Dans la pièce de Sophocle, le choeur est indiqué clairement dans les intermèdes chorales et intervient par le coryphée dans les épisodes créant ainsi un dialogue entre les sujets de l'action et le peuple. Ainsi, on voit le choryphée et le chœur répondre à Oedipe au sujet de Créon dans le premier épisode de la pièce de Sophocle : (p34) "OEDIPE: Alors que dois-je t'accorder? LE CHŒUR: Respecte ici un homme qui jamais ne fut fou, et qu'aujourd'hui son serment rend sacré. OEDIPE: Mais sais-tu bien ce que tu souhaites? LE CORYPHEE: Je le sais.". Dans le film de Pasolini cette scène est très fidèle à la pièce de Sophocle. Le cortège de notables  accompagne Créon mais, contrairement à la pièce de théâtre, n'intervient pas. Cela ne veut pas dire que
 le chœur est muet chez Pasolini. Au contraire, il s'exprime en groupe par des chants ou à travers un sorte de rapporteur, de copryphée, qui se détache du groupe comme le grand prêtre interprété par Pasolini lui-même. Le choeur joue à la fois un rôle dramatique et s'inscrit dans une perspective artistique par la musique et les chants qu'il apporte à la pièce. Dans le film de Pasolini, on peut identifier le choeur dans les attroupements de personnages, dans la foule. Lorsque Le fils de la fortune est apporté par le berger aux rois de Corinthe, la foule l'acclame, chante et des sons de trompes remplissent l'atmosphère. Ce choeur étranger à Thèbes, exprime son approbation, sa joie, se réjouit de cette nouvelle venue. De même, lorsqu'Oedipe assiste à un mariage lors de sa longue errance, une musique populaire et des chants roumains jaillissent. Le choeur s'exprime par la musique qui rassemble et interprète des chants de plaintes (pleurs de bébé et chants exprimant la souffrance du peuple, 53:11) et dans la pièce de Sophocle, des louanges aux dieux. A Delphes, dans le film italien, la foule s'installe autour de la Pythie. C'est peut-être la vénération, la croyance, l'attente de l'oracle, en d'autres termes l'attachement à leurs dieux, à leur religion que Pasolini exprime à la place des louanges de Sophocle à "Zeus"(p28), à "Artémis" (p18), à "Bacchos"(p18) le dieu de la cité et du théâtre. 

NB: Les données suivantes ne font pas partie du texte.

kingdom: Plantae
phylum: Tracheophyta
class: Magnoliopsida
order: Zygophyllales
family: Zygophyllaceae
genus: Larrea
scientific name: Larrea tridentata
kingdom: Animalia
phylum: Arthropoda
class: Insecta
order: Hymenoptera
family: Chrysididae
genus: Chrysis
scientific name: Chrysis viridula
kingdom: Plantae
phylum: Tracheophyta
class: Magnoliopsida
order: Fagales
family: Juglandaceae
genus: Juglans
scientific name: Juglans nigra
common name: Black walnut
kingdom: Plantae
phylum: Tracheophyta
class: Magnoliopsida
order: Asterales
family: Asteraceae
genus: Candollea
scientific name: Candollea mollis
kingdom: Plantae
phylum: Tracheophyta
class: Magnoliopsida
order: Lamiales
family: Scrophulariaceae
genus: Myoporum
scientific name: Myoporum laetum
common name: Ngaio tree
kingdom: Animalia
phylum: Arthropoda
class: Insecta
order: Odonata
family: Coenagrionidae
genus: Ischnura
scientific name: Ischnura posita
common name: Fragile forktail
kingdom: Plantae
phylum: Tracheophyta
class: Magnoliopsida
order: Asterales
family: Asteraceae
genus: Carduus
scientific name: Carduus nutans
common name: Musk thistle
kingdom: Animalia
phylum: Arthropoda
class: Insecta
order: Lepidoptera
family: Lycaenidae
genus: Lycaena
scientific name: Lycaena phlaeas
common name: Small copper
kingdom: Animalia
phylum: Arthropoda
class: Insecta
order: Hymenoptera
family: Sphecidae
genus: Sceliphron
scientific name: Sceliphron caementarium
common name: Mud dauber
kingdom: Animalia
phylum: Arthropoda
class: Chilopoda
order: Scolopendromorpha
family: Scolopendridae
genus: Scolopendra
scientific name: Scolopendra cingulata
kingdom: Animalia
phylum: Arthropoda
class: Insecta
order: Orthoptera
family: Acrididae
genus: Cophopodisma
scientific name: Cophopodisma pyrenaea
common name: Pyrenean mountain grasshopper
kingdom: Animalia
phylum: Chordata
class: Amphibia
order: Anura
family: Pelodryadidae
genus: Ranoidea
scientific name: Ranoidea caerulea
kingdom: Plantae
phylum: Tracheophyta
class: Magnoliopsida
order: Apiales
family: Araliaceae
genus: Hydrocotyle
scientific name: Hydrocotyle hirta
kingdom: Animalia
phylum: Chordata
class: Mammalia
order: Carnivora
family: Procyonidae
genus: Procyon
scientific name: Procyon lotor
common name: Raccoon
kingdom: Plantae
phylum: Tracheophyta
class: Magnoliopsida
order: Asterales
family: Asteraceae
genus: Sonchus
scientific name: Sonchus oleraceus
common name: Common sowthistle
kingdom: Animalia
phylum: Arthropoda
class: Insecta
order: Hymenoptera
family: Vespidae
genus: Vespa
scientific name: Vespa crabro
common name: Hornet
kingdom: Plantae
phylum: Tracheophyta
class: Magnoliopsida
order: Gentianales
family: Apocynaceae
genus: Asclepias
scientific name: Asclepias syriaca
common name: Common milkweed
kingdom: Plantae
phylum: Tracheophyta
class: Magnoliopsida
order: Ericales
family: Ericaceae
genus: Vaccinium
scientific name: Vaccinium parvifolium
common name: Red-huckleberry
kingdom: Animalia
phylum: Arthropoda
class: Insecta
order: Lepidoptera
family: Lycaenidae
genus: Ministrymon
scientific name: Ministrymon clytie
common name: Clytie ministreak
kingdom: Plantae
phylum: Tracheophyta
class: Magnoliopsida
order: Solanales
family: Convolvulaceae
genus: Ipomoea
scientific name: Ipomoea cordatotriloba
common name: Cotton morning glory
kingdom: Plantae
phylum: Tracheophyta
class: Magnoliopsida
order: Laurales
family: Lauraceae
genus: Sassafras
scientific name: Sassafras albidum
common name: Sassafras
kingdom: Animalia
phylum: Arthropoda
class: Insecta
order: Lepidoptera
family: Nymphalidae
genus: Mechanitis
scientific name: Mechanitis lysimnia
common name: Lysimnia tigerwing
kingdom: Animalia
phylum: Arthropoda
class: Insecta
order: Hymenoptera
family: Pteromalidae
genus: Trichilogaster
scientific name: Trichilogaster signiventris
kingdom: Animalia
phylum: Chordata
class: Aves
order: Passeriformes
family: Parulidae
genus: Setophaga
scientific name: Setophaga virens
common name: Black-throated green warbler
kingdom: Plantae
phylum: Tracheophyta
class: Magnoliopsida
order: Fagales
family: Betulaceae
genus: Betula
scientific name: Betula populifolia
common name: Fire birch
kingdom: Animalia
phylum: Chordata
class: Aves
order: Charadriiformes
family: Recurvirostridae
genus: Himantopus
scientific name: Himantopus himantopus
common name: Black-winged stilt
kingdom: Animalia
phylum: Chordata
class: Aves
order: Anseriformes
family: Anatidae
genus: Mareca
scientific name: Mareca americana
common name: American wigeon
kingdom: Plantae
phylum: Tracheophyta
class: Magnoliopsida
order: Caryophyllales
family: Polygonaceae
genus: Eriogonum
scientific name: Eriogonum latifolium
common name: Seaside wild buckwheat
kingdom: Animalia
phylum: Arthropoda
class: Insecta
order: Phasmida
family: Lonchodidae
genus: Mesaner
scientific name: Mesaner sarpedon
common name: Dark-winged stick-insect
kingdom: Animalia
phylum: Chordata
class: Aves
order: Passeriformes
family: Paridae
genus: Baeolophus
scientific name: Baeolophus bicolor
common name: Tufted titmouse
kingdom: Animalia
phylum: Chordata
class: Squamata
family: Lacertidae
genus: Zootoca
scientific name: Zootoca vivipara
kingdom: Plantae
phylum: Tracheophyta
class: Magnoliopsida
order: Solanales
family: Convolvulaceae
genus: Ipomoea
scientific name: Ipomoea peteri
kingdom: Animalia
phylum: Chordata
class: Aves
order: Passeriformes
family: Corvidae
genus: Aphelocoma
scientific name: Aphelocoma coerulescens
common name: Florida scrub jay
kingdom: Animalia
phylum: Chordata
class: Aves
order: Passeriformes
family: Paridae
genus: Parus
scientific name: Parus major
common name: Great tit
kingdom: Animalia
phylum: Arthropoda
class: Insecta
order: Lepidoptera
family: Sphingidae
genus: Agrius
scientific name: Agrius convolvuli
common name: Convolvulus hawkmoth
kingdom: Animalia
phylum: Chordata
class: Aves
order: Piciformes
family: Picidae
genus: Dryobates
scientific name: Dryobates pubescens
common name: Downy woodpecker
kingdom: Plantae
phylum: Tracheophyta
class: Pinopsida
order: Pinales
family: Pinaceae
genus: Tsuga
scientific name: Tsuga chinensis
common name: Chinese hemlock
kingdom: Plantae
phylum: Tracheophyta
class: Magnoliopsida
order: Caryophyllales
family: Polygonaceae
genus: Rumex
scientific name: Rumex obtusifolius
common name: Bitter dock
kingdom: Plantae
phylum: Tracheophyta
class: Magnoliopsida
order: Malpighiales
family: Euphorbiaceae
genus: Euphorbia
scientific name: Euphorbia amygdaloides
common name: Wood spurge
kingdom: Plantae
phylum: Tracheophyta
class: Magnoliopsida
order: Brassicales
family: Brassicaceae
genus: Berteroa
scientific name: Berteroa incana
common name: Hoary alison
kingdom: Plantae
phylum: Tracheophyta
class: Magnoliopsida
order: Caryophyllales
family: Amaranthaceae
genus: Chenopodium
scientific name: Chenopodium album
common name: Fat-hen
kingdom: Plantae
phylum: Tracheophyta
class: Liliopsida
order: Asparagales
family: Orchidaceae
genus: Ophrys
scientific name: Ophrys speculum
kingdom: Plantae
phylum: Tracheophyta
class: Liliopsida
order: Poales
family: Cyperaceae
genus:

Or, lorsque l'oracle lui est donné par la Pythie, au retour, la foule jette des regards accusateurs sur Oedipe. Cette foule qui reprend l'image du chœur, juge Oedipe et l'oppresse comme marque divine qu'évoque la forte lumière. Toujours dans le film de Pasolini, le chœur s'installe au pied et autour du palais. Il ne peut juger ce qui se déroule dans la sphère intime tant que ce qui se passe n'est pas fait public. Le chœur qui voit ce qui se passe, comme la déclaration de Tirésias dans les deux œuvres, juge. Dans le premier stasimon de la pièce de Sophocle, le chœur vient à douter du savoir de Tirésias: (p29) "Mais, si Zeus et si Apollon sont sans doute clairvoyants et s'ils sont bien instruits du destin des motels, parmi les hommes en revanche, un devin possède-t-il, lui, des dons supérieurs aux miens? ". Lorsque Jocaste va prier entourée d'une assemblée de personnes dans le film de Pasolini, elle parle d'Oedipe et non pas au nom d'Oedipe. Elle se présente du côté du chœur comme acteur externe  qui voit et qui juge ce qui se passe. Le chœur témoigne de l'attachement religieux du peuple et soutient également ses valeurs morales. Ainsi il établit ce qui est socialement acceptable et ce qui ne l'est pas et cela dans les deux œuvres. Dans le film de Pasolini, le jugement final paraît être donné par la foule qui regarde avec horreur Oedipe, criminel aveugle, sortir du palais. Dans l'épilogue du film, Oedipe, montré comme un marginal, est regardé de loin. Personne ne s'approche de lui pour lui donner une monnaie, il n'existe presque pas aux yeux des passants qui ne le considèrent pas. La sortie de la scène publique est synonyme de mort aux yeux du chœur qui ne chante plus. Dans la pièce de Sophocle, le chœur donne aussi le jugement final à la dernière réplique de la pièce. Celle-ci prononcée par le choryphée transmet la morale à retenir: l'homme doit être prudent car le sort commandé par les dieux tout-puissants peut être jeté à tout moment. 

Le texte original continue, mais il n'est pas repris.